A gasolina vem apresentando este ano índices semelhantes ao do ano passado, os melhores desde o início da pesquisa. Foram realizados exames em 6.689 amostras deste combustível, com 261 consideradas fora dos padrões (índice de não-conformidade), o equivalente a 3,9% do total analisado. O acumulado em 2006 é de 3,6% de amostras com índices de não-conformidade, mesmo nível apurado no ano passado. Desde o início dos testes, o índice recorde na média dos anos foi constatado em 2001, quando 9,2% das amostras testadas estavam for a dos padrões de conformidade da ANP.
No caso do álcool, foram analisadas 5.878 amostras, das quais 194 foram classificadas como fora do padrão, o que configura um índice de não-conformidade de 3,3%. Segundo a ANP, os índices internacionais de não-conformidade dos combustíveis situam-se entre 3% e 3,5%.
Os índices de não-conformidade do álcool vêm caindo ao longo dos anos, mas registraram acentuada queda este ano. Em 2002, chegou a 12,6%, caindo para 9,6% em 2003, 7,4% no ano seguinte, e fechando 2005 em 6,5%. No acumulado deste ano, a média é de 4,8%.

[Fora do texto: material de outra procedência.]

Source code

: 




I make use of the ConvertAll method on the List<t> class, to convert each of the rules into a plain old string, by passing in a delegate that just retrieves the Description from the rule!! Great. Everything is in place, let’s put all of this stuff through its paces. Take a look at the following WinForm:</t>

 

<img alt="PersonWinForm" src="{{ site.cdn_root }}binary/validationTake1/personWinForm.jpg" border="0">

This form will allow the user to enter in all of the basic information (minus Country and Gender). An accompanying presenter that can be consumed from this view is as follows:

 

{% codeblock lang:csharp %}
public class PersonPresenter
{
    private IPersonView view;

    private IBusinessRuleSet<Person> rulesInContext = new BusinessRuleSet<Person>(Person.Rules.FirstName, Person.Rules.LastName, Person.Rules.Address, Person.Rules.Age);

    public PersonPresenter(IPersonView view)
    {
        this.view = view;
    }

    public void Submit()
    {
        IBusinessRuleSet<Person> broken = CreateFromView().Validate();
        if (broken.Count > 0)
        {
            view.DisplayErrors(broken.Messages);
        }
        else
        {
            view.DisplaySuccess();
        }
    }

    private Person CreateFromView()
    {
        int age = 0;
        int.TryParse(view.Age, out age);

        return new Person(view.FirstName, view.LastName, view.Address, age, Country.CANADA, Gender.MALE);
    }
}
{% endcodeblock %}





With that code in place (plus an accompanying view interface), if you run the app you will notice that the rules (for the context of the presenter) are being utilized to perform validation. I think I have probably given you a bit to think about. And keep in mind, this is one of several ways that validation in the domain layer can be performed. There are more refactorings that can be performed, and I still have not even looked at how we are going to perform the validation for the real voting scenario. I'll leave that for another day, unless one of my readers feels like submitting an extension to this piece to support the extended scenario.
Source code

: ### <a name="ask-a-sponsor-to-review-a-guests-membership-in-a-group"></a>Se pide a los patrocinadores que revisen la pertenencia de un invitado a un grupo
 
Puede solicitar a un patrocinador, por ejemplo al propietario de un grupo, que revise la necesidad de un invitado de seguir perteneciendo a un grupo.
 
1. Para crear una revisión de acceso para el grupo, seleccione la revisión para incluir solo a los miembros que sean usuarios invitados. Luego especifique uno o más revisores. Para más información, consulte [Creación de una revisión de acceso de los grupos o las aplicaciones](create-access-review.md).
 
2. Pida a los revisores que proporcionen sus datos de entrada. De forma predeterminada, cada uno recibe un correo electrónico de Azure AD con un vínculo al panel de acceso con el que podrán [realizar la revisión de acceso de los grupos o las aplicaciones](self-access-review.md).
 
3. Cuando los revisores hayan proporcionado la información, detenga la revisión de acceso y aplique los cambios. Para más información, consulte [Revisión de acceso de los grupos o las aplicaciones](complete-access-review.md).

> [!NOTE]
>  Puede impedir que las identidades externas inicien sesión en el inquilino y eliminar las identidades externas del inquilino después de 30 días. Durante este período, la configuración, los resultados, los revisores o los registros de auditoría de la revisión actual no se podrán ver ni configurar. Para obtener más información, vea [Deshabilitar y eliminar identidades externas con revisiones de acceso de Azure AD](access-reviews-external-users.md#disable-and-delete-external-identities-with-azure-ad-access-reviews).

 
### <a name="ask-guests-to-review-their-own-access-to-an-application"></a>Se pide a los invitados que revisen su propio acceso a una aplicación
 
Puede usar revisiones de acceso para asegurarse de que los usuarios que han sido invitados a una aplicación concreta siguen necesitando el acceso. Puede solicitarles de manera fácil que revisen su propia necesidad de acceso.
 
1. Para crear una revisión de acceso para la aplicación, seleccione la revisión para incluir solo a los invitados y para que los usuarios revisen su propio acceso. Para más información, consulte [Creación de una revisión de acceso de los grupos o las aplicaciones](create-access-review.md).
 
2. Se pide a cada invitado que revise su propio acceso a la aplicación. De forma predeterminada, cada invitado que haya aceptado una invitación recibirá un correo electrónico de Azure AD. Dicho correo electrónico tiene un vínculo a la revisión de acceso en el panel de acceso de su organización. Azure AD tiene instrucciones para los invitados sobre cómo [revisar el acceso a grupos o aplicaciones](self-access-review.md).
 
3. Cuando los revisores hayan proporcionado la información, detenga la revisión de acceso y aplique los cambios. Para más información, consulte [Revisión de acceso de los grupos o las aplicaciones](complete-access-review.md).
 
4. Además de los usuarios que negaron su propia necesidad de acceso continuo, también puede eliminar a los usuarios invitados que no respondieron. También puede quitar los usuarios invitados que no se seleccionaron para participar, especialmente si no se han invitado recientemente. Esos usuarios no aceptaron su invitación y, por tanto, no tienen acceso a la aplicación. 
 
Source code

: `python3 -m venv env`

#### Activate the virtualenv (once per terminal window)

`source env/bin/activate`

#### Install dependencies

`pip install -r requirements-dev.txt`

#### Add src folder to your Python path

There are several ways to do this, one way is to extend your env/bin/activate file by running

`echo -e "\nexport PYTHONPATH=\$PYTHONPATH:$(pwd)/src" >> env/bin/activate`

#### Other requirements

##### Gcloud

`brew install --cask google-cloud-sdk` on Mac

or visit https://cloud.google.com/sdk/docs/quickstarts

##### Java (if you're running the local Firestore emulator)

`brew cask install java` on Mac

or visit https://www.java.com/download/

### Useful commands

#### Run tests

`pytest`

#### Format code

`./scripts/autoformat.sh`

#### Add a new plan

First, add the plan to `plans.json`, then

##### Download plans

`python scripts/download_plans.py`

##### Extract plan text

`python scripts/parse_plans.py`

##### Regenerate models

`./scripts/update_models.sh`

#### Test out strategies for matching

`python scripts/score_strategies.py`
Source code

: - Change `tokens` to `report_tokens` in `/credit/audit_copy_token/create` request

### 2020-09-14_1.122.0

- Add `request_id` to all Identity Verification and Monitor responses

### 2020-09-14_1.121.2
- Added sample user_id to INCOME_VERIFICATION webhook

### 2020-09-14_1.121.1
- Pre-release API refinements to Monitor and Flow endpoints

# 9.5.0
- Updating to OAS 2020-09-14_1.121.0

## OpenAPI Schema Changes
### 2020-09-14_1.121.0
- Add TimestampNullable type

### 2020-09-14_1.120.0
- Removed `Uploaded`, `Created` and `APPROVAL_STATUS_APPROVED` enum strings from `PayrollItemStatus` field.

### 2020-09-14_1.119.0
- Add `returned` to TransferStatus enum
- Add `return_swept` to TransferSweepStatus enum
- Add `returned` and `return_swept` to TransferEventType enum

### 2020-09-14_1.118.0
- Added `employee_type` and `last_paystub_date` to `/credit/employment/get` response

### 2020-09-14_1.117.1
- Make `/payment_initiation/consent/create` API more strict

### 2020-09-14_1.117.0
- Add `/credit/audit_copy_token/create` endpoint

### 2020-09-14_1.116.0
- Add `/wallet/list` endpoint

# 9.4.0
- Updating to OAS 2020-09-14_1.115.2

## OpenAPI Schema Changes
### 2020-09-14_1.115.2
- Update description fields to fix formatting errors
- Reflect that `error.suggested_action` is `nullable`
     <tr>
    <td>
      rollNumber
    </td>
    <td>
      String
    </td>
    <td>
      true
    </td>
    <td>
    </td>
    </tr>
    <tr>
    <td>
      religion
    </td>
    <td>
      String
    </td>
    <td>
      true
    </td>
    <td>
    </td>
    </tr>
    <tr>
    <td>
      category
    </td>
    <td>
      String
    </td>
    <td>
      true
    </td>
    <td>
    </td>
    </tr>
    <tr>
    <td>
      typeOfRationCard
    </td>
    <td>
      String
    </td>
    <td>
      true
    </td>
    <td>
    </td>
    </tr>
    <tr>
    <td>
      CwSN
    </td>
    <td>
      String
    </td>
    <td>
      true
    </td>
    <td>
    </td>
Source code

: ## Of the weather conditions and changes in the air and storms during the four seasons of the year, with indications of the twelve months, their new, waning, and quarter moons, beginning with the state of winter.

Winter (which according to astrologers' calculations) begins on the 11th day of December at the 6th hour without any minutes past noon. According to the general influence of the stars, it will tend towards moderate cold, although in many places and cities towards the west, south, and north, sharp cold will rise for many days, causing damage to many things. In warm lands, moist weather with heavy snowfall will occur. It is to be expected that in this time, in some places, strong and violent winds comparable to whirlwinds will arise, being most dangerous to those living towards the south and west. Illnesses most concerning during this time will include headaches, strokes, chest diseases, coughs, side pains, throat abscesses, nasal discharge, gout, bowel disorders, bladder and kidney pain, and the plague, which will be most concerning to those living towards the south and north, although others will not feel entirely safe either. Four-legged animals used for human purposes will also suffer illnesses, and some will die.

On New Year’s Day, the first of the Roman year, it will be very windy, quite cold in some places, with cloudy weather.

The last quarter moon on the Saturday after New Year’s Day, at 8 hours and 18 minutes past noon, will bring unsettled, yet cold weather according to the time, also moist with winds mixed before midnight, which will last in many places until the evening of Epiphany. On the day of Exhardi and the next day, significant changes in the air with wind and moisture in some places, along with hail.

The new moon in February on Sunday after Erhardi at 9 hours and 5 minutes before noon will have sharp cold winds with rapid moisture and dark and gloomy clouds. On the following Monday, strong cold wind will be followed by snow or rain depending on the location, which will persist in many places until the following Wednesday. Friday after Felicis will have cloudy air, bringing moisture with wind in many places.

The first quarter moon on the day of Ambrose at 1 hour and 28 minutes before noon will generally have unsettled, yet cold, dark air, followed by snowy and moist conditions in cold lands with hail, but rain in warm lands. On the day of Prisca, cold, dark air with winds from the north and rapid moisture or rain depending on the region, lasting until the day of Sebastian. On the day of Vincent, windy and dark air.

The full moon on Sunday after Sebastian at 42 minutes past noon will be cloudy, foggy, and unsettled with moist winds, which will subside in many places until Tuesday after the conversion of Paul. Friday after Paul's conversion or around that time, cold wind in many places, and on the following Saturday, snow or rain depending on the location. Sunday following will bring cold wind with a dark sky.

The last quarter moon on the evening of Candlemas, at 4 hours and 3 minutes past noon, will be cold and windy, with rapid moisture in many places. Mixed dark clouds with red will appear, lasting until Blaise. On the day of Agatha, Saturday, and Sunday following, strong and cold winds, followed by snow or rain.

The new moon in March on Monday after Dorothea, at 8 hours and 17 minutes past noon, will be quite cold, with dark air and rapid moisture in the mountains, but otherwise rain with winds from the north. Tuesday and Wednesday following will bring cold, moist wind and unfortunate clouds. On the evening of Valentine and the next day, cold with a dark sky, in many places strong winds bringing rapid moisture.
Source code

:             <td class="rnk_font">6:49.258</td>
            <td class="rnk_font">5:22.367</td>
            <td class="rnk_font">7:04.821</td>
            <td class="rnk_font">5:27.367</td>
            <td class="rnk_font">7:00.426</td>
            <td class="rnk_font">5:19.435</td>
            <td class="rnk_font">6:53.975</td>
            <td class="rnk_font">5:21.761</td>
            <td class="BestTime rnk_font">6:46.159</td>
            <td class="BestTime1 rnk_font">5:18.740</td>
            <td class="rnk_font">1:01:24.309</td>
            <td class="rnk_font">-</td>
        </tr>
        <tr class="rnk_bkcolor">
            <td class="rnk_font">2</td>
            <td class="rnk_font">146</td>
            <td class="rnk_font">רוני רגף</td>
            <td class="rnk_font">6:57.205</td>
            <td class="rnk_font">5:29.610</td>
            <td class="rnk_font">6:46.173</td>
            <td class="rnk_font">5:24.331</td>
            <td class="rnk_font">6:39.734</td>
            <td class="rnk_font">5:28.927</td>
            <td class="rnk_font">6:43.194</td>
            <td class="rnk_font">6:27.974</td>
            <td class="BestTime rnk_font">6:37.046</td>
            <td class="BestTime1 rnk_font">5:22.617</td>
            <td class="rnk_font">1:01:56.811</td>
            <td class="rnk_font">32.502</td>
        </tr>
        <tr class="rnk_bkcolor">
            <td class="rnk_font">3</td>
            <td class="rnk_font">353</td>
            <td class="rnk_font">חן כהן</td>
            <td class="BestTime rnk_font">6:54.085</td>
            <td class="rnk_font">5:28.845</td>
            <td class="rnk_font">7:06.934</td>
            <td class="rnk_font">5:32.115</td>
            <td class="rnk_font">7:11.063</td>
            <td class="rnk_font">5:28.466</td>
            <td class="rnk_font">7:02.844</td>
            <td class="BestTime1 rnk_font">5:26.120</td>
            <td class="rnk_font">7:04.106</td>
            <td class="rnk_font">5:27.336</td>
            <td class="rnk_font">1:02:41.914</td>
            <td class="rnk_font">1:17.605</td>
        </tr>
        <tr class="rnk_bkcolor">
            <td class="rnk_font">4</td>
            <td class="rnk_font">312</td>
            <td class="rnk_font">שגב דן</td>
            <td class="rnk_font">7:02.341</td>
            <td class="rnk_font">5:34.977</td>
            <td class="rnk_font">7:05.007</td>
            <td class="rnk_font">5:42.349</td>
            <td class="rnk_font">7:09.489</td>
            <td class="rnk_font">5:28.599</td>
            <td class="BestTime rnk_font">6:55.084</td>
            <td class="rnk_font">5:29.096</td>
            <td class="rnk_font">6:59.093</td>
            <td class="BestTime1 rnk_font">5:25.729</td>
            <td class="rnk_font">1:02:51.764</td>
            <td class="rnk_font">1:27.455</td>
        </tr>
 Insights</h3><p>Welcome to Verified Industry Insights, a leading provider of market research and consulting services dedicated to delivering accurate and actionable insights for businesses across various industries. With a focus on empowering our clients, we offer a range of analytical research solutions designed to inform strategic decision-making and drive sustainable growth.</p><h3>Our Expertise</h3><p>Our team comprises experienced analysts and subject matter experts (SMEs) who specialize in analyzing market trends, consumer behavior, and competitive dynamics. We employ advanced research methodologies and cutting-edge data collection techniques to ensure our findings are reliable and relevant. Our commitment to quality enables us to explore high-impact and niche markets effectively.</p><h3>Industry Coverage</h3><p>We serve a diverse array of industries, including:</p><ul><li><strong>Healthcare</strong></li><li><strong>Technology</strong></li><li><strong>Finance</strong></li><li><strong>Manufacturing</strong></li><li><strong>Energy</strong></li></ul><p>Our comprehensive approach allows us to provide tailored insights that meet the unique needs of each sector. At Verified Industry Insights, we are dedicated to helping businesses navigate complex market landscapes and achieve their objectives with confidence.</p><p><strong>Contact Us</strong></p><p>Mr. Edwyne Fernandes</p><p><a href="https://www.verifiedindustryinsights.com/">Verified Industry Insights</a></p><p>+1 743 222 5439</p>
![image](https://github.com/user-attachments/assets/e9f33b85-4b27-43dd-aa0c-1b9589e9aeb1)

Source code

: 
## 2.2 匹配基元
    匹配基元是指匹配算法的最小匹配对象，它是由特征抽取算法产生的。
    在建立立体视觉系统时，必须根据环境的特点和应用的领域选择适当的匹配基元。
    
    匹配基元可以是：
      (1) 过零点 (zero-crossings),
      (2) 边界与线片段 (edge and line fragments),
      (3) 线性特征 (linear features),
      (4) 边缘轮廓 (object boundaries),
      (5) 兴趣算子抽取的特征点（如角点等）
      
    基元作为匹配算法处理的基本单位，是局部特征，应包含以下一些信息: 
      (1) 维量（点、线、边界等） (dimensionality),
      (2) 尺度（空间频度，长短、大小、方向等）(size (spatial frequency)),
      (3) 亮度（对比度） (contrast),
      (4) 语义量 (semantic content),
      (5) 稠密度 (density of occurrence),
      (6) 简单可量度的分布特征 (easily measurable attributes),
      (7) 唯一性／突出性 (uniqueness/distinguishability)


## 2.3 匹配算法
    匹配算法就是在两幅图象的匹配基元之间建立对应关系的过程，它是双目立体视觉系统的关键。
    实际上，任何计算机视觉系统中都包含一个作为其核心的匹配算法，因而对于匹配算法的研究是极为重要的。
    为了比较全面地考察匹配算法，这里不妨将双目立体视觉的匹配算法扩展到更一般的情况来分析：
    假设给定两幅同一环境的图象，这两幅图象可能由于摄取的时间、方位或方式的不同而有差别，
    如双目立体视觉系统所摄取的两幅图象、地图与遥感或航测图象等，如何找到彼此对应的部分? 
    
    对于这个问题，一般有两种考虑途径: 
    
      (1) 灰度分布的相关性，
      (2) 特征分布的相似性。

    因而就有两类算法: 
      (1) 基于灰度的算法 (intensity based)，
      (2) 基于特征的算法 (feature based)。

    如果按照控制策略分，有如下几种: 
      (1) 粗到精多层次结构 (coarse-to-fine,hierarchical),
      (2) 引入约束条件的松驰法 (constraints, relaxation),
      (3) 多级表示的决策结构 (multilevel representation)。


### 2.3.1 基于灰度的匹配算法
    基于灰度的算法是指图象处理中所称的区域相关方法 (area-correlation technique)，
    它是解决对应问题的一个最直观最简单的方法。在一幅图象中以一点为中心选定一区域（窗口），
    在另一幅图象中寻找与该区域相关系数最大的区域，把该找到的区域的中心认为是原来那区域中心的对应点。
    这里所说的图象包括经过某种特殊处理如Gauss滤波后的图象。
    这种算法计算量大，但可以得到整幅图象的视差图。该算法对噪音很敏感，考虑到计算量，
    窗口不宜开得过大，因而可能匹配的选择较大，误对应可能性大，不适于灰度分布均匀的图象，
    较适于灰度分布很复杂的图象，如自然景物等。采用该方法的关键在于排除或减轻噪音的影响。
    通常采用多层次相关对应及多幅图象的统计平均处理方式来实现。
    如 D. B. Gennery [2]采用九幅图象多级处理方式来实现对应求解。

O fator determinante para essa queda foi a adoção do corante laranja no álcool anidro desde janeiro deste ano. A determinação da ANP visa a coibir a adulteração conhecida como álcool molhado, no qual se adiciona água ao álcool anidro para vendê-lo como se fosse hidratado. Além disso, a ANP vem ampliando o número de fiscalizações em postos, principalmente no interior de São Paulo, que apresenta maiores índices de fraude. O número de fiscalizações nesta região chegou a 1.367 entre janeiro e maio.
O diesel apresentou 107 amostras fora dos padrões de conformidade em 3.512 testes realizados, um índice de 3% verificado no mês passado. Em 2005, esse índice teve média de 3,4%, e o acumulado em 2006 indica 4,8%. O maior índice registrado até hoje foi verificado em 2002, quando chegou a 5,9%.